- Kutipan Bacaan
***
TEMPO.CO, Jakarta - Associate Partner Media Kernels Indonesia Tomi Satryatomo mengatakan ada sejumlah akun media sosial atau influencer yang terafiliasi dengan kepolisian menggiring opini masyarakat mendukung Pilkada 2020 tetap berlangsung. Hal itu merupakan hasil pantauannya di big data sejak 25 Agustus hingga 25 September 2020 dengan menggunakan keyword “pilkada”.
Media Kernels juga melakukan voting di media sosial Twitter terkait apakah pemerintah harus menunda pilkada atau tidak. Hasilnya, 32 persen netizen meminta penundaan Pilkada. Sedangkan, 55 persen ingin jalan terus dengan protokol kesehatan.
“Ini dikarenakan adanya intervensi dari akun-akun influencer yang berasosiasi dengan kepolisian," kata Tomi dalam keterangan tertulis, Kamis, 1 Oktober 2020. Beberapa akun ini adalah @1trenggalek, @sampanghumas, @ditsamaptapmj, @GroboganPolres, dan @HumasPolres_BJN,”
Ia pun mempertanyakan keterlibatan influencer yang terafiliasi dengan aparat kepolisian dalam survei tersebut. Jika aparatur pemerintah diduga terlibat dalam usaha menggiring opini masyarakat agar mendukung Pilkada 2020 secara langsung, ia memprediksi akan terjadi krisis kepercayaan terhadap pesta demokrasi di tengah pandemi itu.
“Saya menyarankan, mengingat tidak ada tanda-tanda pilkada diundur, perlu adanya kepastian penegakan sangki bagi pelanggar protokol kesehatan, aturan yang jelas, dan menimbangkan e-voting,” kata dia.
Sebelumnya, banyak pihak yang meminta agar Pilkada 2020 secara langsung diundur. Peneliti Perkumpulan untuk Pemilu dan Demokrasi (Perludem), Fadli Ramadhanil, mengatakan Pilkada perlu ditunda karena angka orang terinfeksi per hari terus mengalami kenaikan.
"Melanjutkan tahapan pilkada dengan resiko besar, atau menunda sampai adanya pengendalian wabah yang terukur dan rasional," kata dia.
***
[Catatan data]
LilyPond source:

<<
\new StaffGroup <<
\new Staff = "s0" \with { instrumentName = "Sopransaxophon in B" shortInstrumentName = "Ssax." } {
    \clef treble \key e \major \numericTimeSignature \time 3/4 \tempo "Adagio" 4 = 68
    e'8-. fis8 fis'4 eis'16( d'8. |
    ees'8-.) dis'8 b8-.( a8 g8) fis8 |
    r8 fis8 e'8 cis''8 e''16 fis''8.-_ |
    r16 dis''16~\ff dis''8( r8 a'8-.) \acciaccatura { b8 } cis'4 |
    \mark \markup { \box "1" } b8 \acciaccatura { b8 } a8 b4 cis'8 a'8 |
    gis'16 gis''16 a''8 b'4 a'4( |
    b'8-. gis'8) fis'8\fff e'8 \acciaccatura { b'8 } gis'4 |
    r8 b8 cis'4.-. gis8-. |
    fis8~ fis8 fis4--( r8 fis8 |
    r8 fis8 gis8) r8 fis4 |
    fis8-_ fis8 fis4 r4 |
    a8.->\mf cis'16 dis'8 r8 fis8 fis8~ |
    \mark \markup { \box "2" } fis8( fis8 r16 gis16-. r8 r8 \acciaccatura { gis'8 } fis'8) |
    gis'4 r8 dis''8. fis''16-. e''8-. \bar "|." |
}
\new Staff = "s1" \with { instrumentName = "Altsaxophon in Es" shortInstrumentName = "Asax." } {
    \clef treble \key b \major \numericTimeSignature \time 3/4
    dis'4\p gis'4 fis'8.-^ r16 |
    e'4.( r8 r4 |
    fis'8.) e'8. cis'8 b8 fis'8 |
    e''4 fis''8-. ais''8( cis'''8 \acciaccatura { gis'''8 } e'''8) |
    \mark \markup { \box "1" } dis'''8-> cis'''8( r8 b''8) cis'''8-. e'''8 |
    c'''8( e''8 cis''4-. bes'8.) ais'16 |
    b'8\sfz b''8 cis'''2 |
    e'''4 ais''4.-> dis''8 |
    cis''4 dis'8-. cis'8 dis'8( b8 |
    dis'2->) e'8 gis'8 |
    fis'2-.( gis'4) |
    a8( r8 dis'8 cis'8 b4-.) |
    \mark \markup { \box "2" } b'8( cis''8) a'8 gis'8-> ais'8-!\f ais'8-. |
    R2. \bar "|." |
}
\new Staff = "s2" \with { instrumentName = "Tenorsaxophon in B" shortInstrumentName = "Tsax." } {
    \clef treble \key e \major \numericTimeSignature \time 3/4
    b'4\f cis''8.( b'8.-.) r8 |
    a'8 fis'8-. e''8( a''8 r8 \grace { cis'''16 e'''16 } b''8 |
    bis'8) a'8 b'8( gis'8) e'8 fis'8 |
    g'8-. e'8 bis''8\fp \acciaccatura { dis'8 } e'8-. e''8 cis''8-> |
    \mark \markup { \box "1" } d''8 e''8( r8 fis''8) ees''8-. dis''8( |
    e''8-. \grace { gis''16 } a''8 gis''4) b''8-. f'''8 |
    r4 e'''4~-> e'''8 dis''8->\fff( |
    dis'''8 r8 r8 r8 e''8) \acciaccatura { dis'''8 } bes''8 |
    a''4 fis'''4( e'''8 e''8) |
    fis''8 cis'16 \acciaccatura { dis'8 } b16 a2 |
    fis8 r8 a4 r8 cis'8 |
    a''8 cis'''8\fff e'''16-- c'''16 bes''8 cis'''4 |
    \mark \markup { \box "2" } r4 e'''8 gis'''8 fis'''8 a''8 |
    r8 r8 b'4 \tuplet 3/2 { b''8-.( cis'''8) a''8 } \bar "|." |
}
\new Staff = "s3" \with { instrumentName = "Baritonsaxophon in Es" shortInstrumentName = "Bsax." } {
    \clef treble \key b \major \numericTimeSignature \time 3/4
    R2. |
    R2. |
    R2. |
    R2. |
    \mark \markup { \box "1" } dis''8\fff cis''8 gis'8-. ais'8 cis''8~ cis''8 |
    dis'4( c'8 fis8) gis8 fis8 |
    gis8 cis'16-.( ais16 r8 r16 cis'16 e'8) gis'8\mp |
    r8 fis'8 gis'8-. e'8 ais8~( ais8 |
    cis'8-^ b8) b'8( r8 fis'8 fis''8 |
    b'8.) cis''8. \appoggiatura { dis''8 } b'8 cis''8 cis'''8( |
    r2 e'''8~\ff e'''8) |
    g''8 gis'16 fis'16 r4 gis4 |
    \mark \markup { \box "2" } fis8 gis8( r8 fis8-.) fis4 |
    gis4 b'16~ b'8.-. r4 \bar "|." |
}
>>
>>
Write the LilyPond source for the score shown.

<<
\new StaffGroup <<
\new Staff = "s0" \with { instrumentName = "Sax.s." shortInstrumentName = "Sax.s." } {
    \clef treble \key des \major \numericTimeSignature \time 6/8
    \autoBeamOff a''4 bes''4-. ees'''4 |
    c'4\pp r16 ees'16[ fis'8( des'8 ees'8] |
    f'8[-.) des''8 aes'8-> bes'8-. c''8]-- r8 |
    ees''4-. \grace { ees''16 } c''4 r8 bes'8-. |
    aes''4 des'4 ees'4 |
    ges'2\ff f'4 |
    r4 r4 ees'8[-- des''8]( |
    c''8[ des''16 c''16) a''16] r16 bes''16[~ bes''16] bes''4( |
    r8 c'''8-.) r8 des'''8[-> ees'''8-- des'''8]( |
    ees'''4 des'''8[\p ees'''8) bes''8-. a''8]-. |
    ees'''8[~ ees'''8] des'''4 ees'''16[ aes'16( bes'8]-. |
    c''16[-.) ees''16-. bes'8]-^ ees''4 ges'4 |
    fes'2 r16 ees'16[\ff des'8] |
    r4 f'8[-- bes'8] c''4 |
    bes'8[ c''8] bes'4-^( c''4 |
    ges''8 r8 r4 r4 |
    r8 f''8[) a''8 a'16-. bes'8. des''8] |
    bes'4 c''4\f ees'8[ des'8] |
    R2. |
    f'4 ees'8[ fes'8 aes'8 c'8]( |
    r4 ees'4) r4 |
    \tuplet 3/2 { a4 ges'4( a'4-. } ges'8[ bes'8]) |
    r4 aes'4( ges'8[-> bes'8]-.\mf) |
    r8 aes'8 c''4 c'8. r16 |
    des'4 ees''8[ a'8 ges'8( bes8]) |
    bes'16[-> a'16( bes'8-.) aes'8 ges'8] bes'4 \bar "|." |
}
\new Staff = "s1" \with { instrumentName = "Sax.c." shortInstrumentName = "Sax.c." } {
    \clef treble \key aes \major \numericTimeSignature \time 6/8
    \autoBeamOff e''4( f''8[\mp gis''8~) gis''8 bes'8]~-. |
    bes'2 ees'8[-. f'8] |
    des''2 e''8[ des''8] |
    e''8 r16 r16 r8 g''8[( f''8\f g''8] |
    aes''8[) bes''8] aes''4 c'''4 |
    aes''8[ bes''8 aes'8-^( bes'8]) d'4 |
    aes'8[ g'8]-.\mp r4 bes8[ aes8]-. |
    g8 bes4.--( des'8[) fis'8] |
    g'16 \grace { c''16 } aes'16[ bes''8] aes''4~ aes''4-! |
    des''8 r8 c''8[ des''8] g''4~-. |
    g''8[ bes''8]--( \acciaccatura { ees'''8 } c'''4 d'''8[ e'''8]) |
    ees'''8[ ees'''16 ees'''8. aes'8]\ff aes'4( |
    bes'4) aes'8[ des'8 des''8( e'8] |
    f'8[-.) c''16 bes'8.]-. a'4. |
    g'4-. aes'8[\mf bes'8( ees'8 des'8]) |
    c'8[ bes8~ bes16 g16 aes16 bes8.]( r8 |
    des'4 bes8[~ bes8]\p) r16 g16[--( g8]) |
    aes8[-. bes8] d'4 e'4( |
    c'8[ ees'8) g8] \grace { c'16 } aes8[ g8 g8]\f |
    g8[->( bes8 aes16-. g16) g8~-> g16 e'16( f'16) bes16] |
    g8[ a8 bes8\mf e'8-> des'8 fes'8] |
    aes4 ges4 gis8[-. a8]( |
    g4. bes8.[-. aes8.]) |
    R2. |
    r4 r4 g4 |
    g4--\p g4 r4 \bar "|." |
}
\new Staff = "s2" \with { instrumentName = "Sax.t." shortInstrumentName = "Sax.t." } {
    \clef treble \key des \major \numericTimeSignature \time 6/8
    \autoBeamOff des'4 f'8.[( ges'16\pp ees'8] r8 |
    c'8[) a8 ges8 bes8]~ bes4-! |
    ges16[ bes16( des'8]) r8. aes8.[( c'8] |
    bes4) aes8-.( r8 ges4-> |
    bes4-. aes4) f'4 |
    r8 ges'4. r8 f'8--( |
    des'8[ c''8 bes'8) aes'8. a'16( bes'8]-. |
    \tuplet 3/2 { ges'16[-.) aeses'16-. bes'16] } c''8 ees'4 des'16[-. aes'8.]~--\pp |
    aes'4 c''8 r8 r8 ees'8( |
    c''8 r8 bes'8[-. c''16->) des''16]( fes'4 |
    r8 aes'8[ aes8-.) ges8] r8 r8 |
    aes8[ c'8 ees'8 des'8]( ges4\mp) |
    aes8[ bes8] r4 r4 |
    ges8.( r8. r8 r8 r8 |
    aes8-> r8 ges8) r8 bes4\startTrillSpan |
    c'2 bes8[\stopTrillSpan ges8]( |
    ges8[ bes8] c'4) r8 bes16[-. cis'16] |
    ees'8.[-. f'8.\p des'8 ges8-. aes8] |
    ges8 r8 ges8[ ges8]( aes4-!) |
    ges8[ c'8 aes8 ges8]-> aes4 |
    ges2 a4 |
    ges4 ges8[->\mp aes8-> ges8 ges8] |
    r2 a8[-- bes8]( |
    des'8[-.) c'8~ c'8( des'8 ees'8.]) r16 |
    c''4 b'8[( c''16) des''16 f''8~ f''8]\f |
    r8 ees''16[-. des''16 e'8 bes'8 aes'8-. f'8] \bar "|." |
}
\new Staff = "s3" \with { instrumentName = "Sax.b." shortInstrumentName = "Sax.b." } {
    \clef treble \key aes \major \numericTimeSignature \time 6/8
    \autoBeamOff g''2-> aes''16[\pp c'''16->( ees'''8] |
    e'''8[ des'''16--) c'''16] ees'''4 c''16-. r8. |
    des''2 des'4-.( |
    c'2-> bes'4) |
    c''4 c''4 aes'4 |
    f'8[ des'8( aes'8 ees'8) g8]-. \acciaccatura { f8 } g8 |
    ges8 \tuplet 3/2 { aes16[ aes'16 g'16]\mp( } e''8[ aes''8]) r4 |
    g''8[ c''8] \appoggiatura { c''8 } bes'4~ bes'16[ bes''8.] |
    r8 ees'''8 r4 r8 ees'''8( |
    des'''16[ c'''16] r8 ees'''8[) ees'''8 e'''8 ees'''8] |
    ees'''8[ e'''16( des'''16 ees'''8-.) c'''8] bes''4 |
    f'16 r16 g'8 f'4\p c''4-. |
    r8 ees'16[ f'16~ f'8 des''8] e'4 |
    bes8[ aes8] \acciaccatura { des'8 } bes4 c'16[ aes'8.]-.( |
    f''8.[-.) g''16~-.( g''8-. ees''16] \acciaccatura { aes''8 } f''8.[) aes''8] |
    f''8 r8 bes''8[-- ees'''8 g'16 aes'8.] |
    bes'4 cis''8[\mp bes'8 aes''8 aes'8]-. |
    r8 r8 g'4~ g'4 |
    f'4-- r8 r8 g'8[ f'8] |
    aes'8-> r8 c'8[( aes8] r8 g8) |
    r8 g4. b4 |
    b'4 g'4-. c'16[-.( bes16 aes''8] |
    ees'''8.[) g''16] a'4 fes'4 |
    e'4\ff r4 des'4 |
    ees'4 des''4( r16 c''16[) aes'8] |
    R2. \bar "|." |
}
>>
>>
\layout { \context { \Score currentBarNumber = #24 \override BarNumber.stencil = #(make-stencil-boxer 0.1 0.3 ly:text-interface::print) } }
***
- Tujuan Latihan
Tuliskan ulang bagian teks tentang Pilkada 2020 mulai dari "Ia pun mempertanyakan" sampai dengan "terus mengalami kenaikan.", termasuk kedua bagian itu, tanpa mengubah satu kata pun.

- Jawaban Latihan
Ia pun mempertanyakan keterlibatan influencer yang terafiliasi dengan aparat kepolisian dalam survei tersebut. Jika aparatur pemerintah diduga terlibat dalam usaha menggiring opini masyarakat agar mendukung Pilkada 2020 secara langsung, ia memprediksi akan terjadi krisis kepercayaan terhadap pesta demokrasi di tengah pandemi itu.
“Saya menyarankan, mengingat tidak ada tanda-tanda pilkada diundur, perlu adanya kepastian penegakan sangki bagi pelanggar protokol kesehatan, aturan yang jelas, dan menimbangkan e-voting,” kata dia.
Sebelumnya, banyak pihak yang meminta agar Pilkada 2020 secara langsung diundur. Peneliti Perkumpulan untuk Pemilu dan Demokrasi (Perludem), Fadli Ramadhanil, mengatakan Pilkada perlu ditunda karena angka orang terinfeksi per hari terus mengalami kenaikan.